Ecco una notizia interessante per coloro che sono a rischio diabete, ma anche per coloro che non lo sono o non sanno di esserlo. Infatti lo studio scientifico che andrò a descrivere fa riferimento al diabete di tipo 2 e si rivolge in particolare alla prevenzione nei soggetti in cui questa malattia non viene diagnosticata (circa 1 persona su 2 soffre di diabete senza saperlo).
Da oggi, grazie ad un test, secondo uno studio italiano condotto dal professor Giorgio Sesti, presidente della Società Italiana di Diabetologia e pubblicato sulla rivista Clinical Endocrinology & Metabolism, sarà possibile prevedere entro i prossimi cinque anni il diabete. Il test in questione è noto come “curva glicemica” o “test da carico di glucosio” e viene realizzato semplicemente misurando i valori glicemici nelle due ore successive all’ingestione di una bevanda contenente 75 grammi di glucosio.

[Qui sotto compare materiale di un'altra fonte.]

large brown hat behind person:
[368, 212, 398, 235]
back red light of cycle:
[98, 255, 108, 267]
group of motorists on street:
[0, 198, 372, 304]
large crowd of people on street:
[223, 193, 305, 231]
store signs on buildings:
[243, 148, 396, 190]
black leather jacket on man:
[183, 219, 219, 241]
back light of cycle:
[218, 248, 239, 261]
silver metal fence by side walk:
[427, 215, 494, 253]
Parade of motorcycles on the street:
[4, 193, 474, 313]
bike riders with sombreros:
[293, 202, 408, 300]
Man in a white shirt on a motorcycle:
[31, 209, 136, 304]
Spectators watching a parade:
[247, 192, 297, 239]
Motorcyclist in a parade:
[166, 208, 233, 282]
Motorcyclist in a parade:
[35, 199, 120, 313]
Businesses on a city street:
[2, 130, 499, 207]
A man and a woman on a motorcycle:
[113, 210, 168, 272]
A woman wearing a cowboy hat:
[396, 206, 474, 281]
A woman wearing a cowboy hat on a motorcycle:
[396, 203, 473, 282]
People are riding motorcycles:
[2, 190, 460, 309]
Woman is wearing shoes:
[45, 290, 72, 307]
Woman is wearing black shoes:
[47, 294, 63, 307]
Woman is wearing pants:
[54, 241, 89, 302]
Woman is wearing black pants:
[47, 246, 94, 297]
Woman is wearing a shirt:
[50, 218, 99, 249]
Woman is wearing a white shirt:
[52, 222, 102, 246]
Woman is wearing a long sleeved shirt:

Questo nuovo studio è davvero innovativo perché mette in luce una nuova categoria di soggetti a rischio, finora trascurata dalla scienza e dalla medicina, dimostrando che i soggetti con normale tolleranza glucidica che hanno però valori di glicemia maggiori di 155 mg/dl, 1 ora dopo l’assunzione della dose di glucosio sopra indicata (75 grammi), hanno un rischio superiore di sviluppare il diabete mellito tipo 2, rispetto a quelli con alterata glicemia a digiuno.
Il professor Sesti ha inoltre precisato: “Il nostro studio dimostra che rispetto ai soggetti con alterata glicemia a digiuno (IFG), le persone con normale tolleranza glucidica, ma con valori di glicemia un’ora dopo carico orale di glucosio maggiori di 155 mg/dl (‘NGT-alti ad un’ora’), presentano due aspetti patogenetici, tipici del diabete tipo 2, ovvero: una riduzione della sensibilità insulinica e una ridotta funzione secretoria da parte delle beta cellule pancreatiche. L’importanza del nostro studio è di avere fatto emergere una condizione di rischio per diabete tipo 2, in un gruppo di persone considerate a basso rischio di diabete tipo 2 secondo le attuali linee guida. I risultati di questo studio hanno permesso di individuare una nuova categoria di soggetti ad elevato rischio di diabete negli anni immediatamente a venire, sulla quale concentrare dunque tutti gli sforzi di prevenzione per ritardare la comparsa di questa condizione o per trattarla adeguatamente sul nascere”.